> [Document segment]
============================================================
Macedonian director and academic

Slobodan Unkovski (Слободан Унковски; born 1948) is a Macedonian director and university professor. He is known for TV Skopje show Bušava azbuka.

== Early life ==
Slobodan Unkovski was born in Skopje in 1948. He graduated in directing at the Academy of Theatre, Film, Radio and Television in Belgrade in 1971 in the class of Vjekoslav Afrić. He was also the Minister of Culture in the Macedonian government.

== Career ==
Unkovski directed numerous plays for the Yugoslav Drama Theater; such as Croatian Faust by Slobodan Šnajder in 1982, Cabaret Balkan by Dejan Dukovski in 1995, Milena Marković's Ship for the Dolls in 2006, William Shakespeare's As You Like It in 2009.

Unkovski is also known for directing TV movies based on dramas by Goran Stefanovski.
============================================================
> [Brief]
Carry on the biographical text about Slobodan Unkovski, starting after its last sentence.

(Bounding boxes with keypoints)
============================================================
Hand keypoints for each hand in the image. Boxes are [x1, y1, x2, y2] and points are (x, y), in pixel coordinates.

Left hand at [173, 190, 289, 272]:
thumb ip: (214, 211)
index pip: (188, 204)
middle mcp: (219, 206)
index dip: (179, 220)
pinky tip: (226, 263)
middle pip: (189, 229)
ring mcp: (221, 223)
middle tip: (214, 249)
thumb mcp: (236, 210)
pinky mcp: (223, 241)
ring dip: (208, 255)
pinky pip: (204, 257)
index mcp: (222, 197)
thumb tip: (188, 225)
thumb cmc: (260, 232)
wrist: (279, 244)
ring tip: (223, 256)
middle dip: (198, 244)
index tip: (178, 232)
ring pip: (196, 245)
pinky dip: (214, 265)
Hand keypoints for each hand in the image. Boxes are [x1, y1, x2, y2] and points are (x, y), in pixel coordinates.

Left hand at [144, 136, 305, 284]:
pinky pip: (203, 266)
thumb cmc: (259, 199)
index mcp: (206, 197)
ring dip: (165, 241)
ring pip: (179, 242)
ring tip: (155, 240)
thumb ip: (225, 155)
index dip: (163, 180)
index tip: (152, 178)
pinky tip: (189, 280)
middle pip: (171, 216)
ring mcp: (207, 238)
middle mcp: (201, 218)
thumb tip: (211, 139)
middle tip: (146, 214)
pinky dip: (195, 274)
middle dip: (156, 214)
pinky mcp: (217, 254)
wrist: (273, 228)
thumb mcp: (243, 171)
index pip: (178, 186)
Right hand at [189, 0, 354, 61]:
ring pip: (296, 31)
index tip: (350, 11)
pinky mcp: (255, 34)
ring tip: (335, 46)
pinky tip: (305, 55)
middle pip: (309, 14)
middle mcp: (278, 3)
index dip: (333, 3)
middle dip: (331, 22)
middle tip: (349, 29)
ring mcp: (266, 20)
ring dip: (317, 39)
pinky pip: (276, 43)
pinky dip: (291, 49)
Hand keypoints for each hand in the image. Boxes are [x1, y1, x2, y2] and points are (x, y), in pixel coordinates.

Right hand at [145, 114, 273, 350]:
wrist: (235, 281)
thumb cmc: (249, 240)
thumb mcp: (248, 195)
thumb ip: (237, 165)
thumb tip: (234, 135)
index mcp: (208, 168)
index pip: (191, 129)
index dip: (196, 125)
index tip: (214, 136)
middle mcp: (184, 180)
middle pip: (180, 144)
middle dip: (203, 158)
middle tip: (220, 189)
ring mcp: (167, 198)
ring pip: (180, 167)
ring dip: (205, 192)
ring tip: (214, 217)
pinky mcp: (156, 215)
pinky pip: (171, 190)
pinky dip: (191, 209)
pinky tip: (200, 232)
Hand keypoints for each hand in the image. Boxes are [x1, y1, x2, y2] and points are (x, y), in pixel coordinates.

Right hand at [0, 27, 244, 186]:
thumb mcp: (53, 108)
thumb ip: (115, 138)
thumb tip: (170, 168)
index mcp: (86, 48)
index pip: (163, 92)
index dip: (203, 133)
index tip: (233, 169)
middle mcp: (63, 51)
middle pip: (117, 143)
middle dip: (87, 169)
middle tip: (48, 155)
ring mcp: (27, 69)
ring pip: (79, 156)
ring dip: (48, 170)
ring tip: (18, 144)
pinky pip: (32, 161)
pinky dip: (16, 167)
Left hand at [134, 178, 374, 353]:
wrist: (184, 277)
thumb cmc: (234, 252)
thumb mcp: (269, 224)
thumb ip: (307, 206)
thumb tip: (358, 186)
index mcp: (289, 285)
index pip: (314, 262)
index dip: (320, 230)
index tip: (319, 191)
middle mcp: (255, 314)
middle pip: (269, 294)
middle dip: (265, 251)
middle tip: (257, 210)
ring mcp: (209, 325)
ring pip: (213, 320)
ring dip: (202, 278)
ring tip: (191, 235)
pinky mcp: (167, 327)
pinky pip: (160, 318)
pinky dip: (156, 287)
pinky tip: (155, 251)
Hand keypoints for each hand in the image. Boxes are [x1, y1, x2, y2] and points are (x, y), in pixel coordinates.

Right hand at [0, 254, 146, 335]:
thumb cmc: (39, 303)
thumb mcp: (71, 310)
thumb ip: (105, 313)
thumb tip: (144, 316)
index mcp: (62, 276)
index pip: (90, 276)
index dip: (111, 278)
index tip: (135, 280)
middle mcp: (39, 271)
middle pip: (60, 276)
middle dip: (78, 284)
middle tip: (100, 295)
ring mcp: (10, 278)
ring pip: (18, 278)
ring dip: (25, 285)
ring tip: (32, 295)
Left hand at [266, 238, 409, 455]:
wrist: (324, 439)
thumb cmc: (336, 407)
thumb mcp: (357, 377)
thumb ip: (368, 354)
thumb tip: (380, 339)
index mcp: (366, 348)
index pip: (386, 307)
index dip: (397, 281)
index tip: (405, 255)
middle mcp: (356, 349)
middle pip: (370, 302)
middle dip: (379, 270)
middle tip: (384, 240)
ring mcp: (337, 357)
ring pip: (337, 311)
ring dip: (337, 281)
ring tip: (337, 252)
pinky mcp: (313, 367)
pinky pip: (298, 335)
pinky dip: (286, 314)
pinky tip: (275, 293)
============================================================
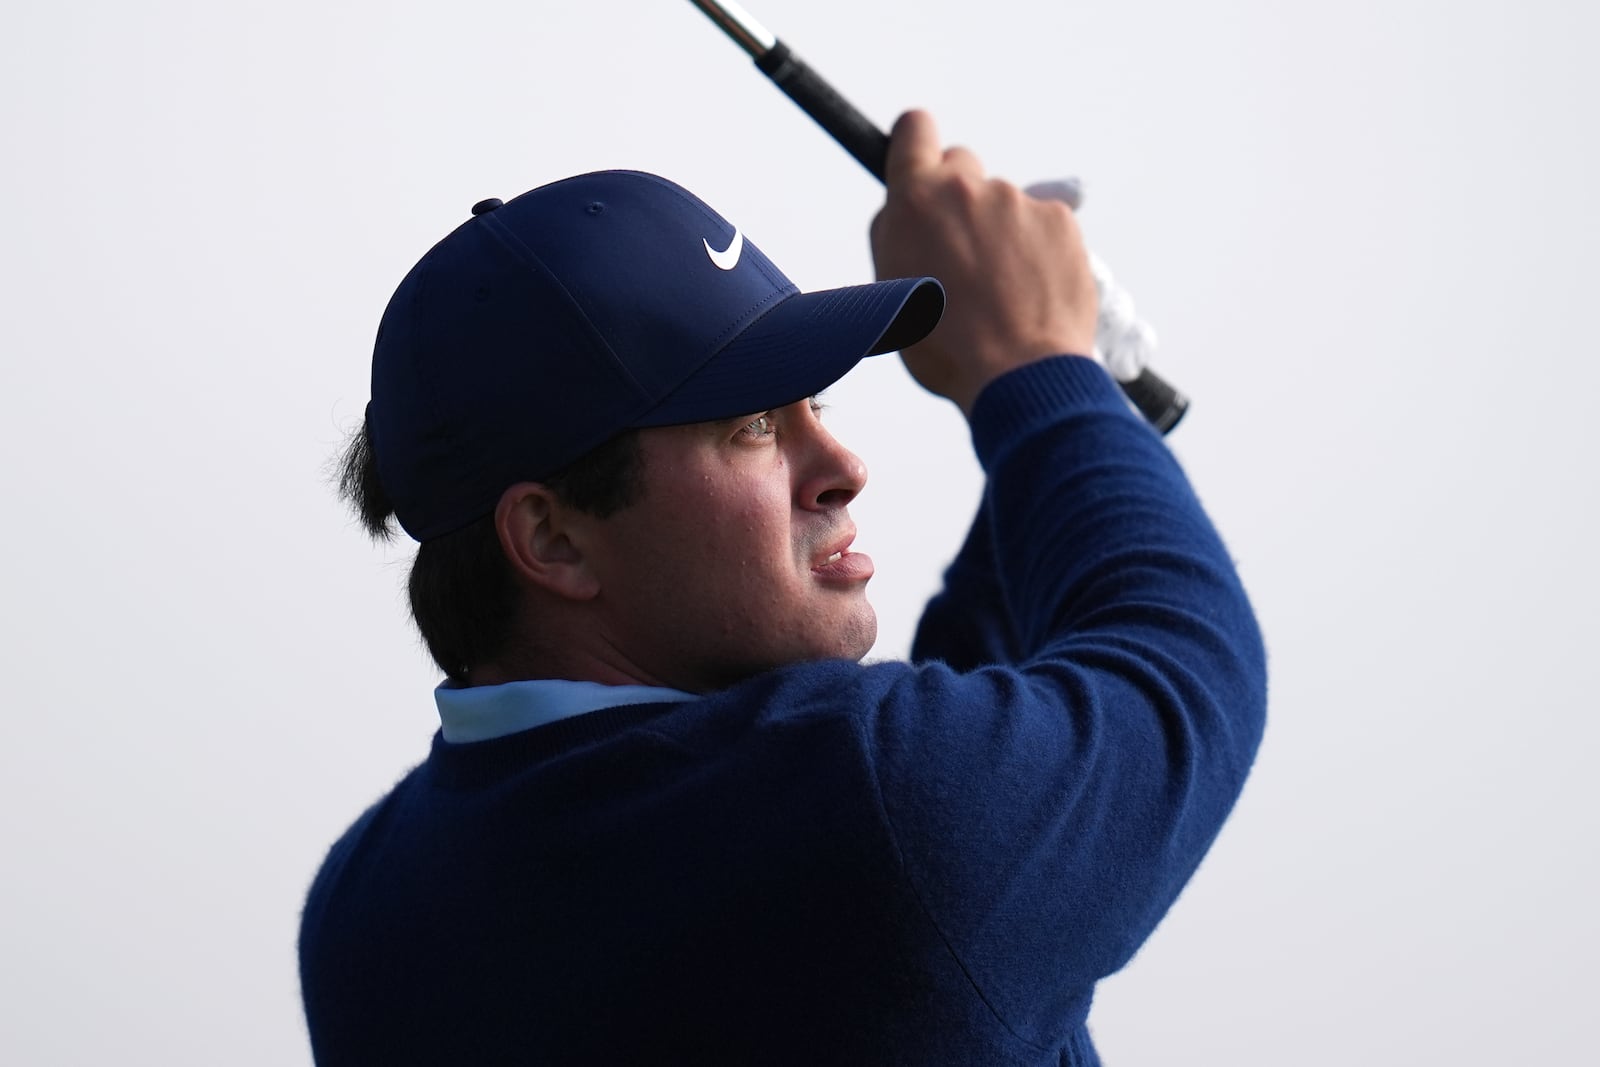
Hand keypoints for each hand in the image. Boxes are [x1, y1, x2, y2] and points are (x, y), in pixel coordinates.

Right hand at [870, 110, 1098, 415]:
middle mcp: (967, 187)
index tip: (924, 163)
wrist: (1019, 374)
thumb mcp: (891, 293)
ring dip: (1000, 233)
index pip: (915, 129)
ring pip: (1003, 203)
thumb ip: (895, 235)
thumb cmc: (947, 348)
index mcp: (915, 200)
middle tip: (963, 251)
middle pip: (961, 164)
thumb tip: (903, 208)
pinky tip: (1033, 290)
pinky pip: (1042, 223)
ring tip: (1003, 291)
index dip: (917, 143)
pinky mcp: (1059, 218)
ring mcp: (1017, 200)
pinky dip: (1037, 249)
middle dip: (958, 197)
============================================================
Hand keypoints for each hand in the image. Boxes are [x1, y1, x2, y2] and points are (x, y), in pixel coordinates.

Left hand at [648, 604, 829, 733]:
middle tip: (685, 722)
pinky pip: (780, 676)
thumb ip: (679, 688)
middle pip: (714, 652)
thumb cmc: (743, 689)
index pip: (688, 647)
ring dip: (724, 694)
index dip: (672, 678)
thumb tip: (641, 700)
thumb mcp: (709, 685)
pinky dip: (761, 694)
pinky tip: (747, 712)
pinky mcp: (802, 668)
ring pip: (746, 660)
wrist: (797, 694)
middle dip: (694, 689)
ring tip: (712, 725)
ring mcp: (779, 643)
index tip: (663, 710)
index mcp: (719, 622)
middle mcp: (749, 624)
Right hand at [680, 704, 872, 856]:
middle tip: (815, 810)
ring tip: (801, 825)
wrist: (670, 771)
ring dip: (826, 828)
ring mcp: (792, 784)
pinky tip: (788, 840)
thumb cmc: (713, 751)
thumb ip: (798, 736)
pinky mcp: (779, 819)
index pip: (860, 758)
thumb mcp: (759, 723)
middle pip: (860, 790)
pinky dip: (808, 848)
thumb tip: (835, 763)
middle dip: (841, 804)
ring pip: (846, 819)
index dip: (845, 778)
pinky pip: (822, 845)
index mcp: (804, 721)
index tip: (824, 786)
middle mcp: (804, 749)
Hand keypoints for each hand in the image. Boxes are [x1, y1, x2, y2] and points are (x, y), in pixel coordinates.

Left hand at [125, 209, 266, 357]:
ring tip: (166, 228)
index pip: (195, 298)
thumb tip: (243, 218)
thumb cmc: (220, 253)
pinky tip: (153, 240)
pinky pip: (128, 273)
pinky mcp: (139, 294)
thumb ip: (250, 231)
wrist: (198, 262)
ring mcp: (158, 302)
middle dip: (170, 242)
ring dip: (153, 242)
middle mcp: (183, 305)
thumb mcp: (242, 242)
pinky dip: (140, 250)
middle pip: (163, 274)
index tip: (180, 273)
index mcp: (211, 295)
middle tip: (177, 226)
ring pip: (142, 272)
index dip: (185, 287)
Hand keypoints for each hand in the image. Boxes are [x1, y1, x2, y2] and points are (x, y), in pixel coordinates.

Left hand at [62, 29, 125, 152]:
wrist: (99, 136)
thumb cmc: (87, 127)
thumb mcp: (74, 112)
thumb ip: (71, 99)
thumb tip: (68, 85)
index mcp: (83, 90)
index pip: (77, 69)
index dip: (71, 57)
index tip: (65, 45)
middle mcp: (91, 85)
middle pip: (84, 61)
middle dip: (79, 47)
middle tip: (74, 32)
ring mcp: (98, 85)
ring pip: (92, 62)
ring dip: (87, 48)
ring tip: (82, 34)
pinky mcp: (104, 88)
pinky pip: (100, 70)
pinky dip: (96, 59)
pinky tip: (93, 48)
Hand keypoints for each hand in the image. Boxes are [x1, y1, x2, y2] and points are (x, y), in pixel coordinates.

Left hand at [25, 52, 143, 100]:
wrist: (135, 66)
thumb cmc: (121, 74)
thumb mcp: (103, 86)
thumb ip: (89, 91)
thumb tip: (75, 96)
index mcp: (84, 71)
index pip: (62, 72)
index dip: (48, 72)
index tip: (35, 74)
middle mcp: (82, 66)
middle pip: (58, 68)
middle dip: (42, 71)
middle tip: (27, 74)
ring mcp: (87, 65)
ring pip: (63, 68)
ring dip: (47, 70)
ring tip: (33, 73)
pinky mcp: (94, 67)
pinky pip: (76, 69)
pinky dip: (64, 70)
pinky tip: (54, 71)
============================================================
> [Result]
== Selected works ==
- An ordinary story, March 8, 1969, Belgrade, Yugoslav Drama Theatre
- Croatian Faust, December 7, 1982, Belgrade, Yugoslav Drama Theatre
- Tattooed souls, February 10, 1986, Belgrade, Zvezdara theatre
- Theater illusions, March 4, 1991, Belgrade, Yugoslav Drama Theatre
- Cabaret Balkan, March 18, 1995, Belgrade, Yugoslav Drama Theatre
- Ship for Dolls, June 5, 2006, Belgrade, Yugoslav Drama Theatre
- Figaro's Marriage and Divorce, November 16, 2006, Belgrade, National Theatre
- As you like it, November 20, 2009, Belgrade, Yugoslav Drama Theatre
- Mandragola, December 16, 2009, Belgrade, Madlenijanum
- It's not death, a bicycle (to have it stolen from you), June 17, 2011, Belgrade, Yugoslav Drama Theatre
- Life is a dream, January 23, 2012, Belgrade, National Theatre
- Einstein's dreams, October 15, 2017, Belgrade, Yugoslav Drama Theatre

== Awards ==

- The best performance of the Sterijino pozorje (1975, 1980, 1983, 1985, 1990)
- Best MESS Performance (1973, 1979, 1983)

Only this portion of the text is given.